Sexpression: How To Say What’s On Your Mind
Let’s face it Choma, there are some conversations that seem a little too awkward to have with your partner, especially conversations about sex. But expressing yourself (or in the case ‘sexpressing’ yourself since we’re talking about sex) is important, and once you do it you might realise that it’s not as difficult as you made it out to be in your mind. Below are some topics that are important to talk about with your partner whether you are in a sexually active relationship or not as yet:
Talking about condoms
This often seems like one of the most awkward conversations to have. What do you do when your partner refuses to have sex with a condom, especially DURING sex when things have already gotten a bit hot and heavy? It’s perfectly fine to stop your partner right there and then and let them know you refuse to have sex without a condom. If you find it hard to negotiate condom use just before the act of sex, maybe the best time to talk about it is before you get in the heat of the moment. Sit your partner down and tell them that you are uncomfortable having sex without protection.
A respectful partner wouldn't have a problem with you wanting to use protection, not even in the heat of the moment. Yes Choma, a healthy relationship is built on trust but that includes trusting each other to respect each others feelings and concerns. Safe sex is responsible sex.
Talking about consent
Whether you’re in a committed relationship with the person you intend on sleeping with or not, consent is an important part of a sexual relationship, and any type of relationship for that matter. If you and your partner have not been sexually active yet, it might be best to talk about this beforehand. Talking about consent means talking about what you are comfortable with and what you are not.

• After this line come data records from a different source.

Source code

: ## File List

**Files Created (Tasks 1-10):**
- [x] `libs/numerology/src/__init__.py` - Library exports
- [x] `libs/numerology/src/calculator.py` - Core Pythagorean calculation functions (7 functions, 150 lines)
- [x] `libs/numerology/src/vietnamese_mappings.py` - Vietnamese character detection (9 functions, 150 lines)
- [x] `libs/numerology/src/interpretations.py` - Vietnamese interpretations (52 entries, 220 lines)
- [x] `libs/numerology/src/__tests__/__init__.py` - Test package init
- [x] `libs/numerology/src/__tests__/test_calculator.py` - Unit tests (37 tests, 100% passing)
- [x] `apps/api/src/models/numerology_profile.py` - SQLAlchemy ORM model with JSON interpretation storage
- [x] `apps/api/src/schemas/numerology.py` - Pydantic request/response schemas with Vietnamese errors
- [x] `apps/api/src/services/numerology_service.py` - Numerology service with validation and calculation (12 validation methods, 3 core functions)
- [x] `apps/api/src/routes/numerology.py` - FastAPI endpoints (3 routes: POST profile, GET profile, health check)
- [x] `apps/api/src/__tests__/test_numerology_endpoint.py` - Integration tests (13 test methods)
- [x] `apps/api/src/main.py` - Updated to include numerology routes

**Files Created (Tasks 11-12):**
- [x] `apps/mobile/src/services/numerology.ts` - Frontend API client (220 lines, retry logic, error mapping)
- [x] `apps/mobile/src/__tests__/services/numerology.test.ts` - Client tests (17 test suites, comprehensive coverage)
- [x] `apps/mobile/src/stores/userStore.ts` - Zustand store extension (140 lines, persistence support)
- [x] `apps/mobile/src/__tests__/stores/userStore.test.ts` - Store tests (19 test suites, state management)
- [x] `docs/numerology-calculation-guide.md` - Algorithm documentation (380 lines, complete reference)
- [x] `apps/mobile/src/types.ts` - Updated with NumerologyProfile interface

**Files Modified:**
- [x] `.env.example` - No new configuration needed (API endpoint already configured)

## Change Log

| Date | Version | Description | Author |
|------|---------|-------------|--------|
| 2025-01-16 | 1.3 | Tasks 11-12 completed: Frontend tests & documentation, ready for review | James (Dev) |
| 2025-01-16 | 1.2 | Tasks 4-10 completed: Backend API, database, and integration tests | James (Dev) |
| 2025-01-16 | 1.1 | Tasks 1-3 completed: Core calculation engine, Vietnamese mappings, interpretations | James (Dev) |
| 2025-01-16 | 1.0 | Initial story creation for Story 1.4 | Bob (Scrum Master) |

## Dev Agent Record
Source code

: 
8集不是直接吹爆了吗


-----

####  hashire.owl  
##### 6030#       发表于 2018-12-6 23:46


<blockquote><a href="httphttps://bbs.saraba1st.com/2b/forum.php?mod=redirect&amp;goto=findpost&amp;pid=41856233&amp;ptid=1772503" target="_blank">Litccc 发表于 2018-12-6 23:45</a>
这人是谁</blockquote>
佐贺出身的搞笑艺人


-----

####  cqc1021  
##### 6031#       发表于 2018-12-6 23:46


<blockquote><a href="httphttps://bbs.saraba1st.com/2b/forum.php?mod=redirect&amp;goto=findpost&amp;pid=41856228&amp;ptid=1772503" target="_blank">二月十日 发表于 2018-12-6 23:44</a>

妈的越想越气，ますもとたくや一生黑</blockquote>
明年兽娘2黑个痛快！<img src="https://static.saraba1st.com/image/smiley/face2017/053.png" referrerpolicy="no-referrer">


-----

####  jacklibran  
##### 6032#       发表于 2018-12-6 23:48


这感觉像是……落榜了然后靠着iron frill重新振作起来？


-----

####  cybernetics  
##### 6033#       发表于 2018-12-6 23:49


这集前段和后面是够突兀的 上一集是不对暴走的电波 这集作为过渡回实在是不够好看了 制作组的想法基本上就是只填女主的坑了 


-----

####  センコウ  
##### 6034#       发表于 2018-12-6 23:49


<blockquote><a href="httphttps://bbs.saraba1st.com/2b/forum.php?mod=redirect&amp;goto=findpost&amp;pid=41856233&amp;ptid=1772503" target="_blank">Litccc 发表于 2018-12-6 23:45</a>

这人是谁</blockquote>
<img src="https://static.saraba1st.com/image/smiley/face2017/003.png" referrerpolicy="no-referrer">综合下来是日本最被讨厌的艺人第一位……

It allows your partner to know when you want something to happen and when you want something to stop. Tell your partner that you would like them to ask your permission before doing something or wanting to do something, especially when it comes to sex. If they do something you’re not comfortable with, tell them there and then. Also remember though Choma, there is no expiry date on how you feel about something. Even if they did something that made you feel uncomfortable a month ago, you can still speak to them about it today.
Talking about boundaries
Similar to consent, talking about boundaries comes down to talking about what you are and aren’t comfortable with. You could maybe start by saying what you do like. For example you like hugging and kissing. Your partner might also say what they like. You can then talk about what you don’t like and give your partner the opportunity to do the same. There should be an agreement on these boundaries Choma. Sex should never be uncomfortable Choma. Don't be afraid to express your own thoughts on it.
Talking about not being ready for sex
You can be in a relationship with someone and not want to have sex with them. Not wanting to have sex, no matter what the reason, is perfectly normal. It’s not a good idea to have sex when you’re not ready to and in a healthy relationship your partner should be able to understand that. Sit your partner down and let them know how you feel. You don’t even have to wait for them to talk about having sex first. You can bring it up whenever you feel ready to. Just be honest. You don’t owe anyone sex so you shouldn’t feel bad if you’re not ready to have it.
Talking about STIs
Telling your partner you have a Sexually Transmitted Infection (STI), can be really difficult because you might feel unsure of how they would react. However, it is important information and since it might affect them, you need to tell them Choma. It’s best to just be direct and honest. You could tell them “Before we have sex I think it’s important that we talk about using protection because I have a STI”. You can then tell them what type of STI it is. You don’t have to tell them everything, but if you’re open to answering questions it might make them feel more comfortable. STIs are common and many can be cured. Those that can’t be cured, such as Herpes or HIV, can still be treated. Make sure that you always use protection and go for regular STI and HIV testing with your partner.